Lily Kacamata

Astyaulhaq
Chapter #4

4-Luas tak Bebas

~•~

Untuk LILY:

“Buanglah kenangan lama bila itu membuat keterpurukan terjadi.”

~•~

Di pantai yang luas, terdapat seluet gadis berkacamata. Dia menari-nari di hamparan pasir, terkadang melompat dan menandakan-nandak kegirangan. Tak memedulikan pakaian pendek ber-rok selutut itu terangin-anginkan oleh tingkah idiotnya dan embusan angin. Dia merasa bebas dan puas.

"Jenika!"

Gadis berkacamata—Lily Jenika Putri—itu membalikkan badannya, mengubur niatan berjoget gila seperti tadi. Dalam hati dia berdecak sebal, siapa cowok itu?

Cowok tadi maju, bahkan terlihat terburu-buru untuk menghampiri. Setelah mendekat, tanpa malu dia mencium kening gadis mungil itu, penuh perasaan.
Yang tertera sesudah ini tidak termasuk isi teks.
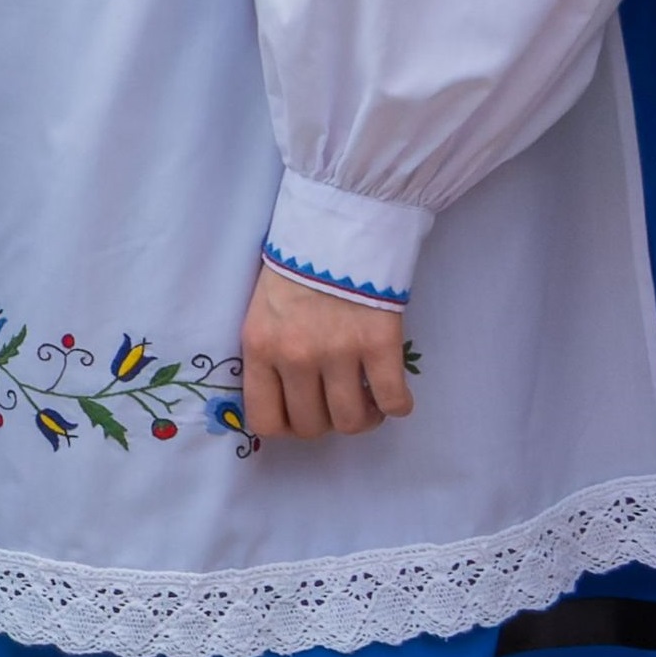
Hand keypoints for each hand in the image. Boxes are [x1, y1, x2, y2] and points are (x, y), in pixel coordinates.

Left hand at [240, 263, 412, 438]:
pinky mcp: (380, 345)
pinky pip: (394, 402)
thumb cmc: (293, 271)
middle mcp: (295, 357)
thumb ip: (267, 357)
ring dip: (363, 417)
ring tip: (365, 397)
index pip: (265, 421)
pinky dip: (396, 404)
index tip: (300, 412)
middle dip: (326, 420)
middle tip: (335, 399)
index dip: (287, 426)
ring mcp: (339, 353)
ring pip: (353, 422)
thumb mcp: (261, 314)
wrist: (334, 230)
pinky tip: (390, 389)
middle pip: (312, 426)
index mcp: (259, 348)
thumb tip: (279, 403)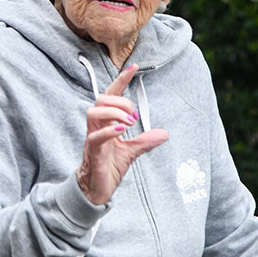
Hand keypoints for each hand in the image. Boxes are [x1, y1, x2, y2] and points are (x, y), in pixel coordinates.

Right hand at [75, 64, 168, 204]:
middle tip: (134, 116)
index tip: (134, 67)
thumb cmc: (109, 167)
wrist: (98, 189)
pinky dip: (109, 130)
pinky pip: (96, 136)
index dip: (121, 79)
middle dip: (120, 101)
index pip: (111, 95)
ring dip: (114, 112)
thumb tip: (164, 133)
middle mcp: (97, 126)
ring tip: (129, 123)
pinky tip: (122, 131)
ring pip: (94, 112)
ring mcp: (93, 138)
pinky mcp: (93, 152)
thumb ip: (145, 140)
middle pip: (101, 99)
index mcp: (105, 122)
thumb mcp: (132, 152)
Lily terperanjat mundur seusai lelaki itu melepas kecupan singkat tadi, dia memasang wajah tanpa dosa. "Siapa lo? Dasar brengs*k!!!" Wajah Lily menandakan ketidaksetujuan atas perlakuan lelaki itu.

"Aku David, Jenika bawel!" David memberitahu seraya menyunggingkan senyumnya. Sangat manis.
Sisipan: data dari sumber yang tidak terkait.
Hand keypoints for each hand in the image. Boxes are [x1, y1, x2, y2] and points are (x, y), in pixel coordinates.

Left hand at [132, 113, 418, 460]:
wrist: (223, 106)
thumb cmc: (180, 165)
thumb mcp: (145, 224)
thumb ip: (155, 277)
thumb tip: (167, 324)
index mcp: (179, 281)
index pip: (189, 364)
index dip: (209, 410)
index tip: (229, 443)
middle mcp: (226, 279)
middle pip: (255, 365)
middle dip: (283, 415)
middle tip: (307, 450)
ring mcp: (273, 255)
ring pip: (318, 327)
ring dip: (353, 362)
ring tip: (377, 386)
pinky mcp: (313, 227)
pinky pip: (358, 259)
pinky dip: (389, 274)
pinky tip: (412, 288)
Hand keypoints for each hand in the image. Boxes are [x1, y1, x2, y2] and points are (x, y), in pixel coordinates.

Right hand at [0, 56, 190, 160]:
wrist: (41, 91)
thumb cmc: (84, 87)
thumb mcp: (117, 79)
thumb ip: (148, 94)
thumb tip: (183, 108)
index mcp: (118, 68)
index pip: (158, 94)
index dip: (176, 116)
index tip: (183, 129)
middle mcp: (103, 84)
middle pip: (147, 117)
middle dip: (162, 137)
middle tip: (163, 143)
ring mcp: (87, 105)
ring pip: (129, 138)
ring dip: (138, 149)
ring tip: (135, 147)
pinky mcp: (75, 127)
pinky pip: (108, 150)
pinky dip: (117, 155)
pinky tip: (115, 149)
"Bohong!" Lily menyanggah.

"Buat apa aku bohong, Jenika."

Hening.

Lily mengerjap beberapa kali untuk menyurutkan genangan air mata yang hampir tumpah, beberapa kali ia tahan untuk bersikap biasa saja tapi sangat susah. Betapa dirinya tahu rasa rindu yang sudah lamanya membekas, dari SD. Dan sekarang dipertemukan lagi di umur enam belas tahun ini. "Ka-kamu David? Tolong jujur ...," suaranya bergetar.

David hanya mengangguk. "Tapi aku akan pergi sekarang, sebentar lagi kamu akan merindukanku lagi. Boleh?"

Lily tak kuasa menangis sambil terisak sekarang. Tak ada yang menahannya untuk memeluk lelaki tinggi itu, ia tak mau membayang-bayangkan dia lagi. Terlanjur mencintai, tak bisa memiliki, susah untuk memahami hati ini, padahal tinggal melupakannya tapi rasanya sangat susah. Lily memeluknya cukup erat sebagai ganti lelaki itu menghilang bertahun-tahun, ia tak rela merasa kehilangan lagi.

"Satu saat, kamu pasti menemukanku lagi. Jangan cengeng, biasanya juga kamu kuat."

"Nggak. Kamu harus di sini."

"Jenika ...," David memelas.

"Kalau nggak! Ya nggak! Aku kepengin kamu menemaniku sekarang. Jangan pergi lagi. Aku mohon David."

"Maaf ...."

"Aku benci kata itu!" Lily tambah erat memeluknya, tak memberi celah David untuk melarikan diri. "Pokoknya kamu harus di sini!"

"Gak bisa ... belum waktunya. Sudah, ya?"

"Tidak David ...."

"Aku mohon ...."

"DAVID!!!"

Lily membuka matanya yang membasah. Terkaget sendiri ketika melihat yang dipeluknya hanyalah bantal guling. Dan tempat yang saat ini dihinggapinya adalah kamarnya, bukan pantai. Ternyata ia bermimpi.

Lily menyeka air matanya, perlahan memakai kacamata dan meluaslah pandangannya. Di sisi-sisi dinding terdapat tiga robot kembar sebesar telapak tangan, ber-merk Zukee. Itu hasil rangkaiannya.

Namun, mata itu rasanya mulai mengosong. Memikirkan sosok cowok kecil bernama David yang menghiasinya ketika SD, dari kelas satu sampai lulus. Perlahan, buih-buih peristiwa berjatuhan, menelan kenyataan menjadi kenangan. Dan ia merasa yakin untuk membuka memori di ingatannya.